Chapter 9 of the UK’s Judicial Conduct Guide (2013) states that: “9.1. The conditions of appointment to judicial office provide that judges accept appointment on the understanding that following the termination of their appointment they will not return to private practice as a barrister or a solicitor and will not provide services, on whatever basis, as an advocate in any court or tribunal in England and Wales or elsewhere, including any international court or tribunal, in return for remuneration of any kind, or offer or provide legal advice to any person. The terms of appointment accept that a former judge may provide services as an independent arbitrator/mediator and may receive remuneration for lectures, talks or articles.” Crucially, 9.2 adds: “Even in retirement a former judge may still be regarded by the general public as a representative of the judiciary and any activity that might tarnish the reputation of the judiciary should be avoided.” In my view, this would seem to extend many of the obligations under the Bangalore Principles to retired Judges.

In contrast, Australia’s Guide to Judicial Conduct (2007) is less explicit about what judges can and cannot do.

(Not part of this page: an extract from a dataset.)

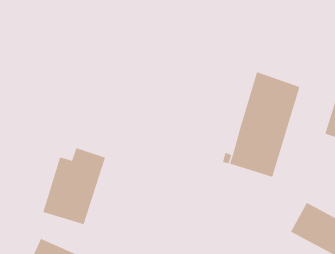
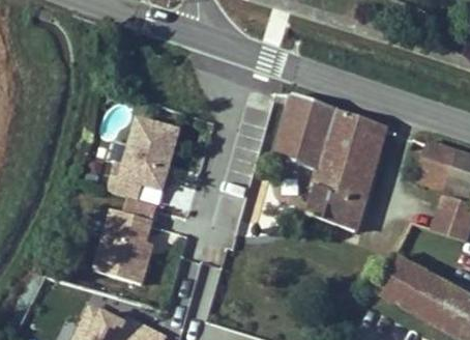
building: none -> [273,92,336,170]
building: none -> [107,112,182,203]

Chapter 7.2.1 of the 2nd edition of this Guide states that a Judge (re-)joining the Bar “is a “grey area” in which it is not possible to formulate Australia-wide guidelines. A judge contemplating retirement should consult the Australian Bar Association, and the local Bar Association or Law Society for relevant rulings. All however proscribe appearance as counsel in a court of which the judge was formerly a member, for various periods ranging from two to five years.” Similarly, judges are allowed to engage in commercial and political activities subsequent to retirement but with the same caveat as the UK: “[e]ven in retirement…a former judge may still be regarded by the general public as a representative of the judiciary, and any activity that might tarnish the reputation of the judiciary should be avoided. “

I think this last guideline should also be incorporated in Bangladesh’s Judicial Code of Conduct, to emphasize the need for retired judges to be sensitive to their exalted status in society.